Cognitive dissonance setting in
Most Jews, however, have looked at the attacks by Hamas and its allies, albeit less so over time, and have remained convinced the war is necessary. Many Jews also believe the story that the Israeli military is the most moral army in the world. But the military’s actions of the past 20 months have increasingly caused cognitive dissonance as it has drifted further and further away from the declared value of “purity of arms” – which is part of the official “IDF Spirit”. Some who faithfully defended Israel have reached the point where they can no longer support what Israel is doing, such as Tangle publisher Isaac Saul, because the war looks more like a bid for permanent control and ethnic cleansing than an existential necessity.
That value of purity of arms was rooted in another defensive ethos, restraint, known in Hebrew as Havlaga. Labor Zionist leader Berl Katznelson once declared, “Havlagah means, our weapon will be pure. We learn the weapon, we carry the weapon, we resist those who come to attack us, but we do not want our weapon to be stained with the blood of innocents.” Commitment to this value is the reason why Zionist leaders condemned the King David Hotel bombing in 1946 and the Deir Yassin massacre in 1948. It’s the reason that Israel restricted reprisals against civilian targets after the horrifying Qibya massacre of 69 Palestinian villagers in Jordan in 1953.
These days, the Israeli military seems to be lacking both restraint and the purity of arms ethic. In 1953, killing 69 people in one day was deemed to much. Since October 7, Israel has averaged killing 89 Palestinians a day, every single day, with no sign of abating.
So, rather than debate whether or not Israel is committing genocide, I believe it would serve us better if we pay attention to those who are suffering, who are experiencing hell on earth every single day, without getting distracted by words like genocide. A good start is this week’s episode of This American Life, in which Chana Joffe-Walt spoke to Gazans both inside and outside the embattled enclave. Particularly poignant is her short update about Banias, a 9-year-old girl in Gaza she interviewed in a previous episode. Then there is an essay by Abdallah Aljazza, who writes for “We Are Not Numbers” and was part of the Gaza Sky Geeks high-tech project before the war – with the caveat to ignore the title, as he never includes the word “genocide” in his essay.
If you’re feeling cognitive dissonance, try to lean into it rather than to resolve it quickly, which is what our brains prefer to do. You don’t have to adopt the narrative of those you see as your rival, but you will find the nuances that may help you free yourself of your own biases.

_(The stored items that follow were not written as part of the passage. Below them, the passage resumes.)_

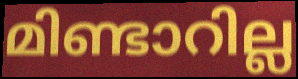
മിണ്ടാറില്ല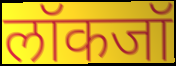
लॉकजॉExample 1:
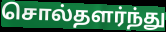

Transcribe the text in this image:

சொல்தளர்ந்து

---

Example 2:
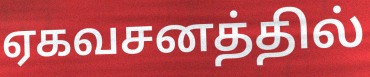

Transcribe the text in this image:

ஏகவசனத்தில்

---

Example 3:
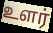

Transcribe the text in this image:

உளர்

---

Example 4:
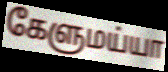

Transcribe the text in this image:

கேளுமய்யா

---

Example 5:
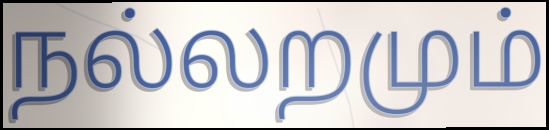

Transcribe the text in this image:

நல்லறமும்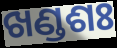
ଖଣ୍ଡଶଃ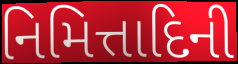
નિમિત્તાદિની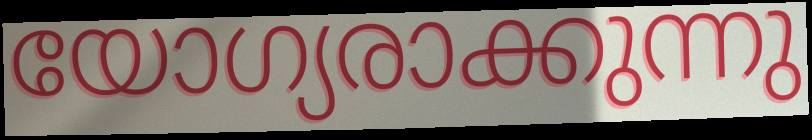
യോഗ്യരാക്കുന്നു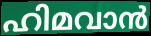
ഹിമവാൻ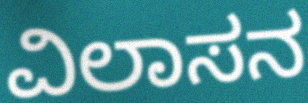
ವಿಲಾಸನ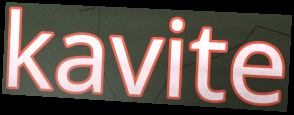
kaviteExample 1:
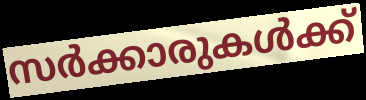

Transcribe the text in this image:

സർക്കാരുകൾക്ക്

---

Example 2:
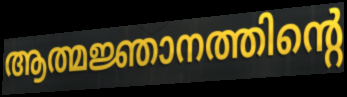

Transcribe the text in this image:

ആത്മജ്ഞാനത്തിന്റെ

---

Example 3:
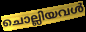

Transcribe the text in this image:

ചൊല്ലിയവൾ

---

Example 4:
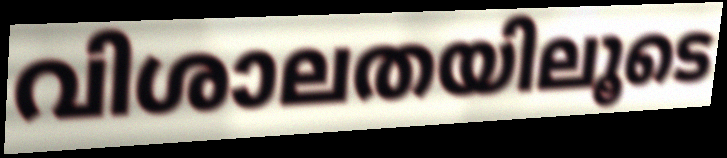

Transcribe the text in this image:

വിശാലതയിലൂടെ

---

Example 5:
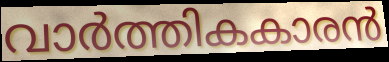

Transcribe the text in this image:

വാർത്തികകാരൻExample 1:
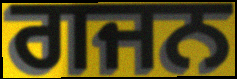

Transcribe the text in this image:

ਗਜਨ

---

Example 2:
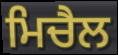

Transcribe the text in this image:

ਮਿਚੈਲ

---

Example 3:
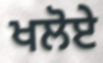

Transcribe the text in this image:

ਖਲੋਏ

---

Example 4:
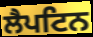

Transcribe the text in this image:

ਲੈਪਟਿਨ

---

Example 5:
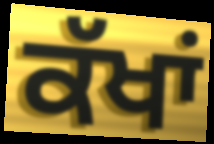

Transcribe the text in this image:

ਕੱਖਾਂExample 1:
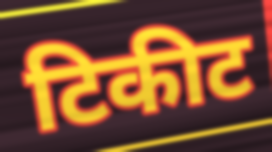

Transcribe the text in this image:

टिकीट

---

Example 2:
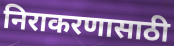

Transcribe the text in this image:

निराकरणासाठी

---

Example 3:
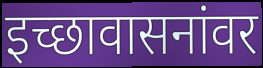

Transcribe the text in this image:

इच्छावासनांवर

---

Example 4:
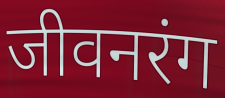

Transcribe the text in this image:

जीवनरंग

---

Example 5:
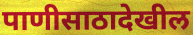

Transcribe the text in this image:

पाणीसाठादेखीलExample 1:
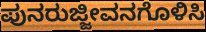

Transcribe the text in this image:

ಪುನರುಜ್ಜೀವನಗೊಳಿಸಿ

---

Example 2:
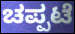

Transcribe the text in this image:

ಚಪ್ಪಟೆ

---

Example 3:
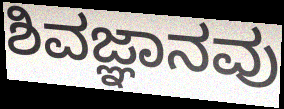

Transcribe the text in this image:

ಶಿವಜ್ಞಾನವು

A girl walking inside Gaza last August. Photo: Jaber Jehad Badwan
* In the present Convention on the Prevention and Punishment of the Crime of Genocide, genocide means any of the following acts committed with intent to destroy, in whole or in part, a national, ethnical, racial or religious group, as such:
Killing members of the group;
Causing serious bodily or mental harm to members of the group;
Deliberately inflicting on the group conditions of life calculated to bring about its physical destruction in whole or in part;
Imposing measures intended to prevent births within the group;
Forcibly transferring children of the group to another group.
Thanks, Steve. I always appreciate your thoughtful commentary. What we have on our hands is a fine mess!
Prays to all the innocent people in this horrible battle. Prays for the safety. Thank you for all the heartfelt truth.